6. Allows rampant human right violations to happen. In the south, where a large fraction of the population is Muslim, there are a lot of police-state intimidation actions and killings of civilians. Under his "war-on-drug" pretext, thousands of people were killed without due process. No meaningful investigation into their deaths was performed. A prominent civil-right lawyer was kidnapped and disappeared when he raised this human right issue.

7. Practices extreme cronyism. His friends and relatives are put into various positions to control and benefit from all business.

8. Hides his assets against the laws. Most likely to do insider trading and manipulate the stock market.

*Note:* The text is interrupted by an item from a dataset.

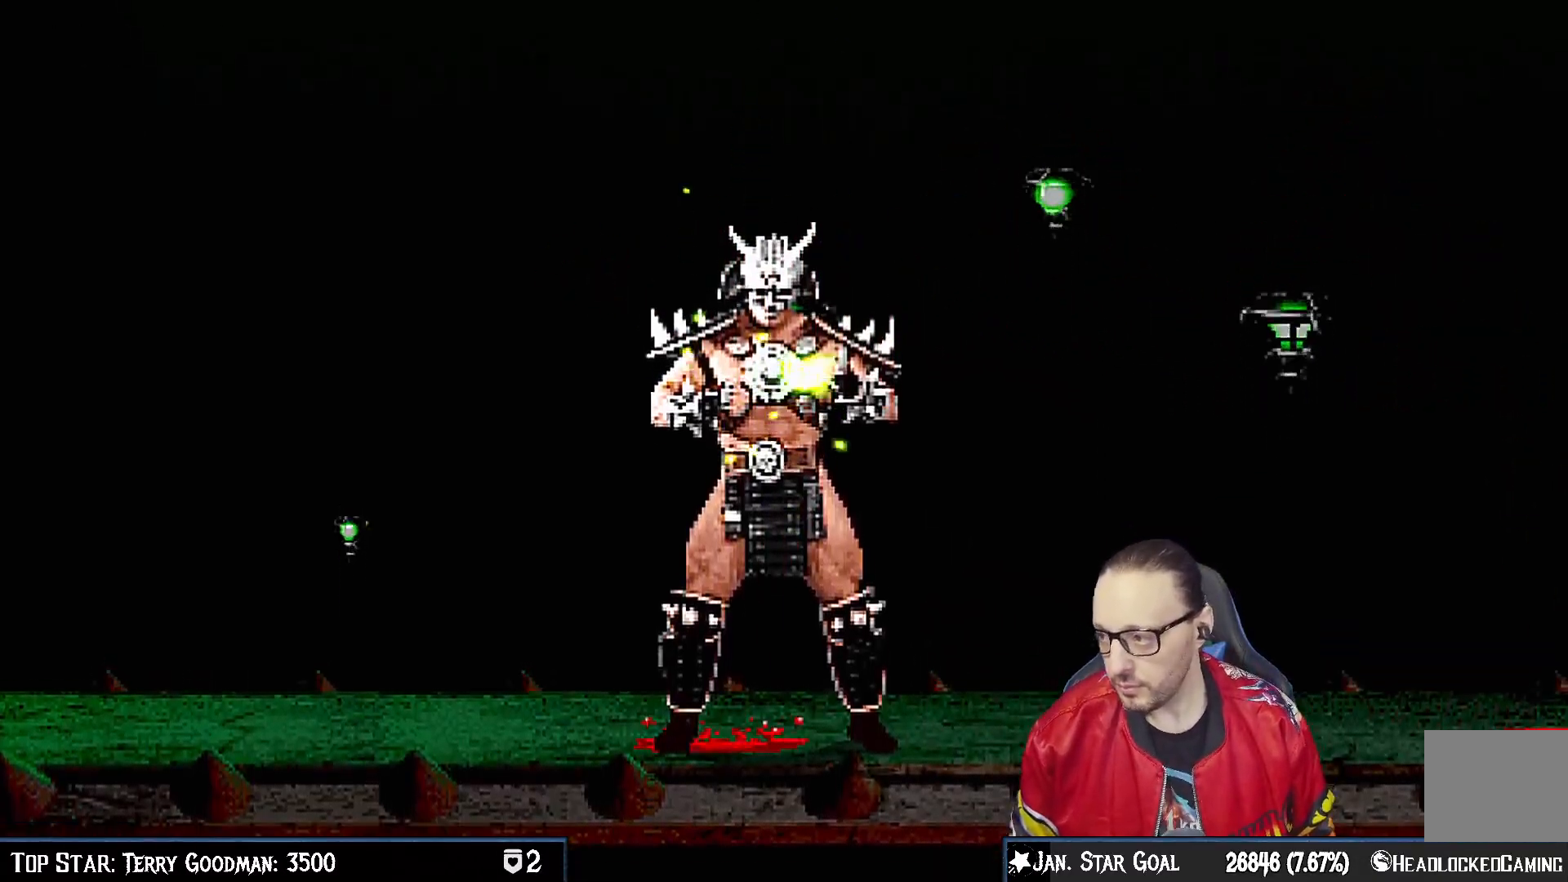
{"buttons": [], "left_stick": "center", "right_stick": "center", "events": []}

9. Distorts the free operation of news media. News organizations and people who reported unfavorable news about him or his business got sued for billions of baht. News organizations who reported his propagandas got lavished with lots and lots of ads money from him and his cronies. Free broadcast TVs were controlled by his administration.

I could go on and on, but I think any one of the above should disqualify him from his office already.

You can find out more about the guy at (or for a more insider-joke type page: )

Here are my past posts about Thaksin:

An open letter to all my Singaporean friends when I found out that Singapore's administration seemed to be colluding with Thaksin in ripping off Thailand:

Thaksin tried to fake a news of his assassination so that he can put his soldiers in power:

Gandhi was right. I was wrong to doubt him:

I was relieved when I could hear Thailand's Democracy Radio again.

...Democracy Radio was attacked again.

An honest investigator was pressured out of her job (but she got back her job a year later when the King didn't sign an endorsement of her replacement for a really long time.):

Thailand's Corruption Index:

You know I must have felt pretty hopeless when I had to draw some inspiration from a fiction (my favorite part from The Lord of the Rings):

A website called Corruption Watch was blocked. It is in Thai and lists many of the stinking corruption situations in Thailand:

I was preparing for the unlikely event that I could not teach my children, so I wrote a small list for my wife and relatives:

If you are still with me this far, don't worry about us in Thailand. Normal people are going on with their lives. Crooks are scrambling to get away from courts and jails. Many civilian actually took pictures of themselves with the tanks and soldiers. I didn't see any soldiers or weapons along the way from my house to my office (12 km stretch.) I observed in the newspapers, TVs, and mobile phone clips that the soldiers didn't load their rifles with magazines yet. I think this coup is one of the most mellow coups ever in the history!